In spite of Manhattan’s growing supply of luxury condominiums, there are signs that expensive apartments are starting to lose their appeal with buyers.

According to Douglas Elliman’s third quarter report, the price per square foot in Manhattan hit a new record of $1,497.

The biggest deal during the period was for “Penthouse One” at luxury condo building, The Charles, at 1355 First Avenue, which sold for $38 million.

While the transaction is typical real estate headline fodder, it may stand as the high point for an industry that’s starting to get spooked by ultra-luxury condos that are staying vacant.

“I think in general it’s hard to be across-the-board bullish about new condo development in New York. In fact, I think the opposite is much closer to the truth,” Lauren Hochfelder Silverman, a managing director at Morgan Stanley Real Estate Investing, said during a panel discussion during NYU Schack Institute of Real Estate’s Capital Markets in Real Estate event.

Silverman’s comments align with some recent real estate data. According to research from Douglas Elliman, newly constructed apartments that were sold during the third quarter spent 125 days on the market, up from 88 days during the same period a year before.

The prospect of expensive apartments sitting empty has not totally pushed Silverman’s firm away from the condo market. However, they’ve scaled back their targets, instead going after a more modest section of the luxury sector.

The firm has mostly withdrawn from targeting condo buyers in the $10 million and above price range. Instead, Morgan Stanley is targeting buyers in the lower seven figures in their quest for opportunities that Silverman described as “short and cheap.”

“It’s really more moderate luxury. It’s at a much lower price point, (and) that, I think, is underserved in today’s market. In as much as you have this tremendous supply for super-luxury. There really isn’t as much targeting the two- to- three million dollar market,” she said.

As Silverman’s firm sours on high-end condos, at least one capital source remains optimistic about condo development.

According to John Galiano, a senior managing director at Tishman Speyer, Chinese investors remain bullish on condos.

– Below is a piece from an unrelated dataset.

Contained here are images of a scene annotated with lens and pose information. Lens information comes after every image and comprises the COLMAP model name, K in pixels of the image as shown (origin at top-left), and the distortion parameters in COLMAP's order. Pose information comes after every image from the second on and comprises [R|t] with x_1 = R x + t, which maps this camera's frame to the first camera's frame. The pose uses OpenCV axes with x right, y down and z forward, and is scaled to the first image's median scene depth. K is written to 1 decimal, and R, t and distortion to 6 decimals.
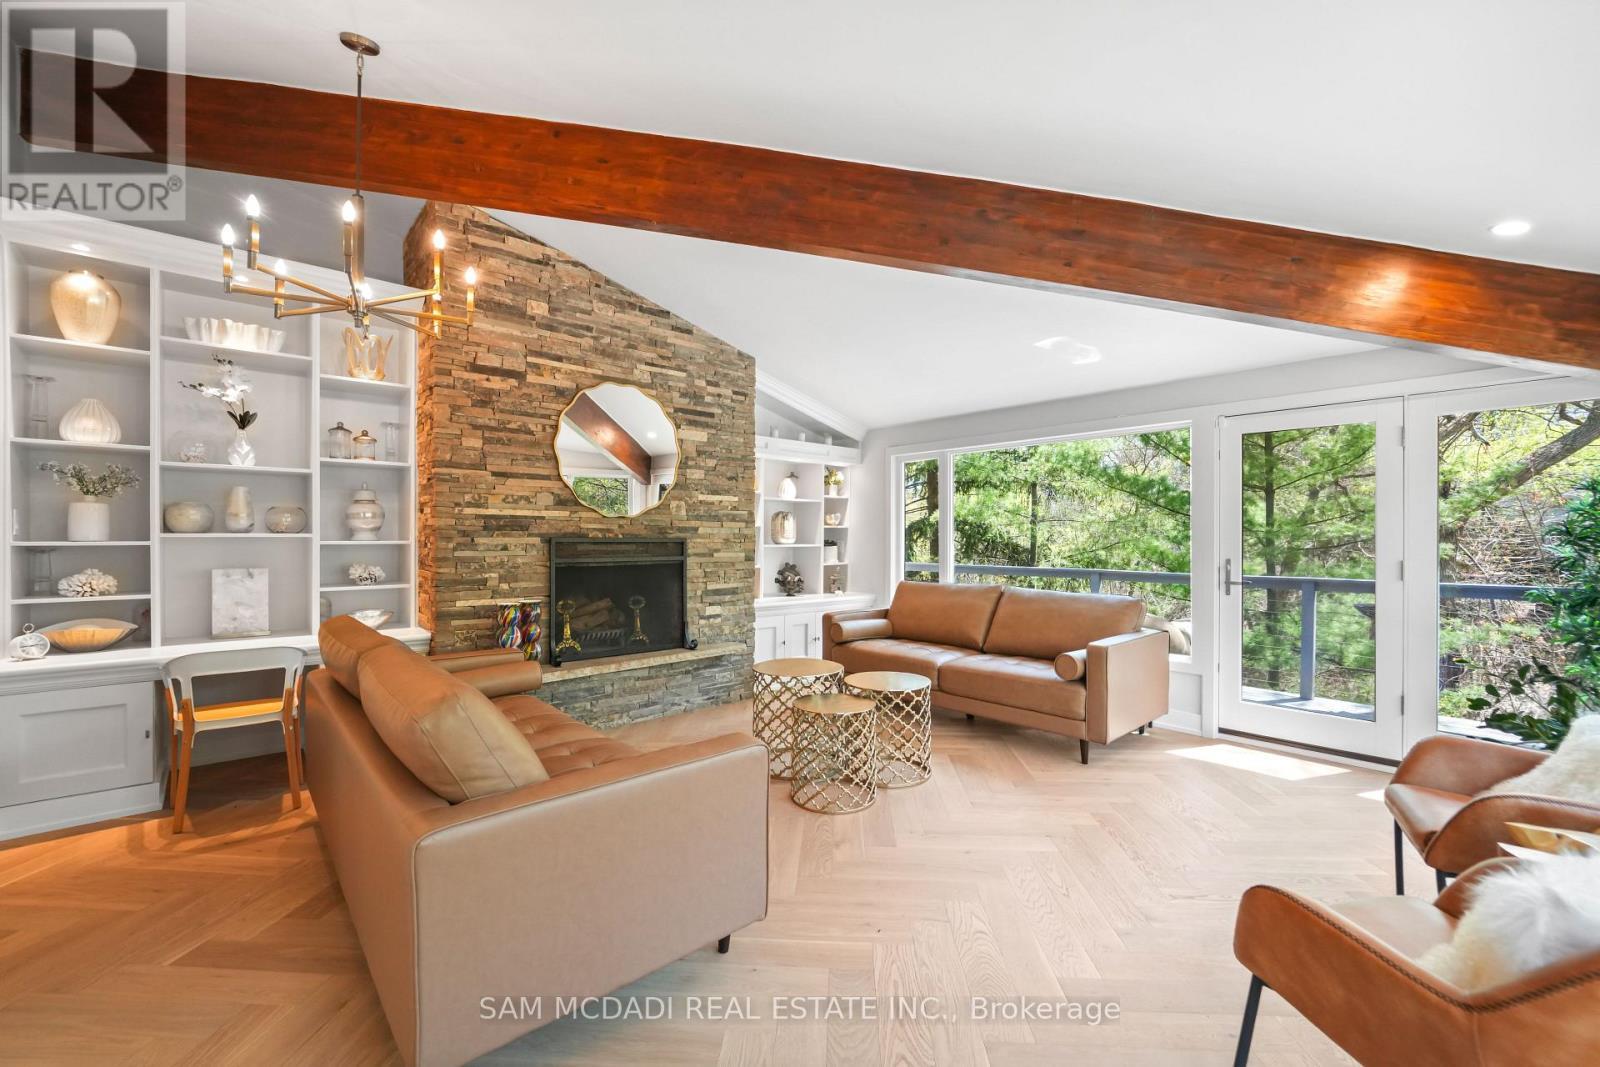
lens RADIAL K [[661.2, 0, 788.9], [0, 661.2, 536.4], [0, 0, 1]] dist [-0.011815, -0.000535]
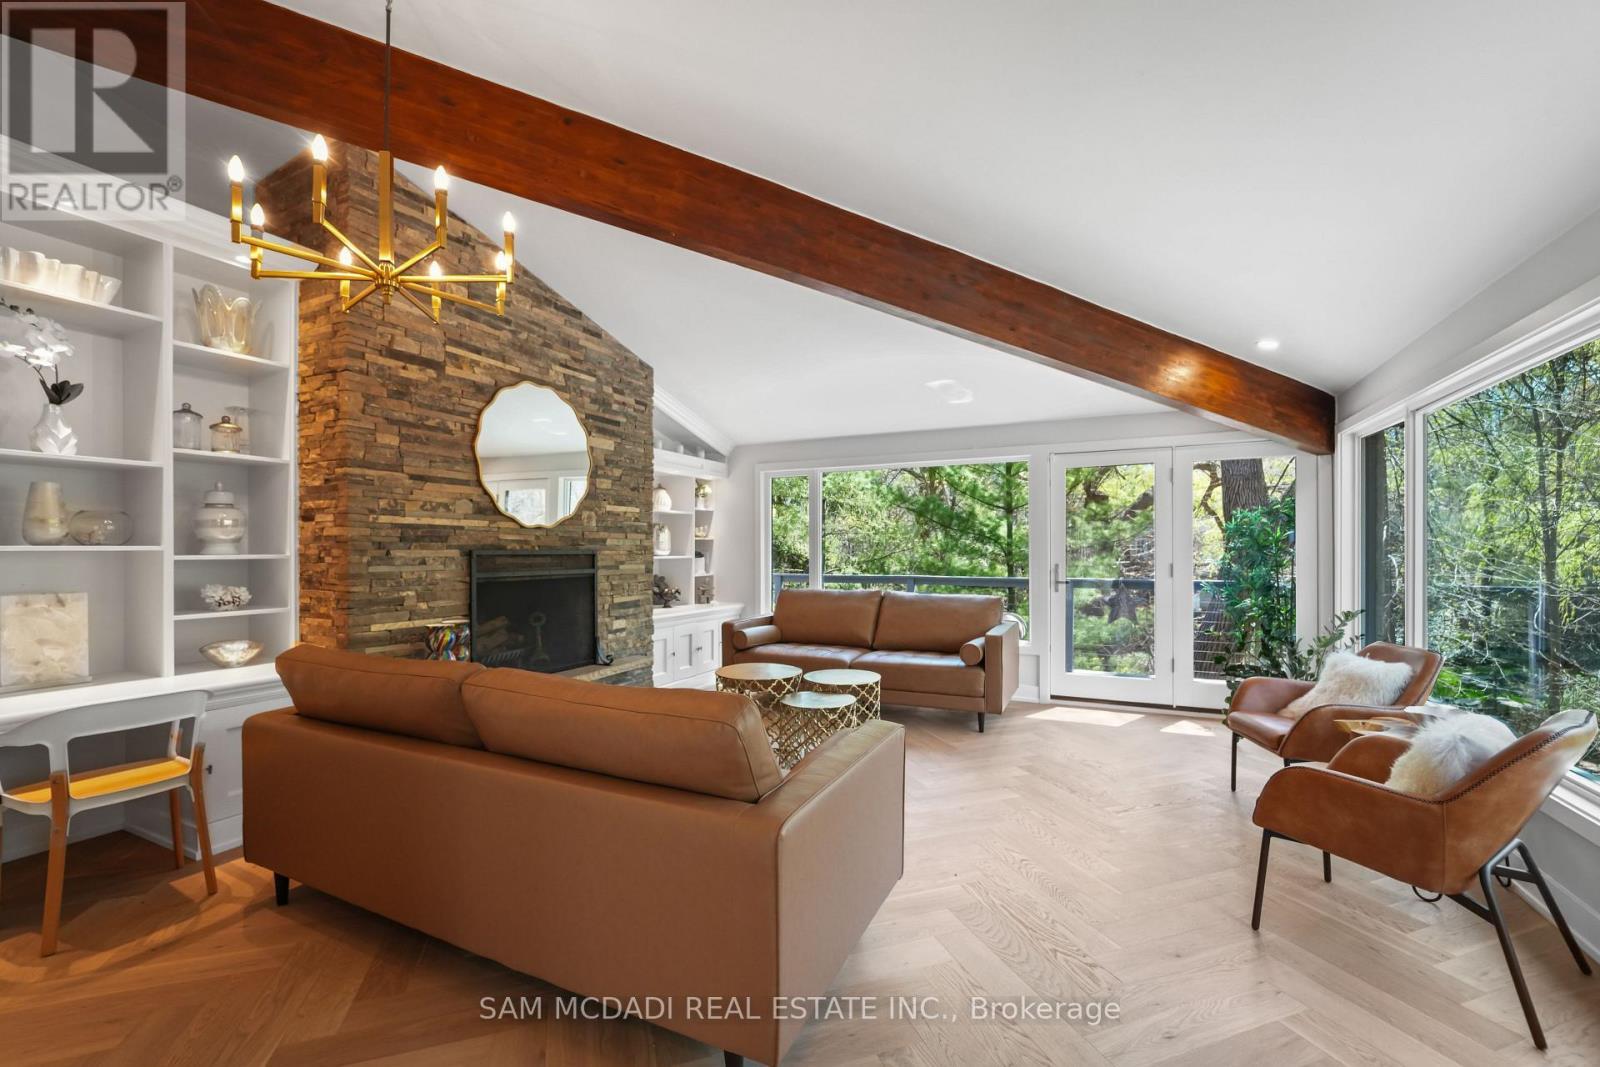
lens RADIAL K [[661.2, 0, 798.2], [0, 661.2, 548.5], [0, 0, 1]] dist [-0.011815, -0.000535]
pose [[0.921255, -0.003922, 0.388938, -0.317011], [0.003942, 0.999992, 0.000744, 0.000974], [-0.388938, 0.000848, 0.921263, 0.002297]]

“A lot of money that been coming out of China, just from a cultural perspective, their view is a lot more shorter-term than your typical investor. They’re doing more strategic acquisition unless it’s condo development, because condo development will turn into capital quickly. I think that’s one of the interesting dynamics when you’re thinking about where capital’s coming from for deals,” he said.

Some of the newest condo projects in town are either being developed or targeted towards the Chinese.

Euro Properties’ 118 East 59th Street, which contains full-floor apartments that start at $5 million, launched sales in October. Meanwhile, Extell Development Corporation plans to launch sales exclusively to Chinese, Malaysian and Singaporean buyers for its new One Manhattan Square development.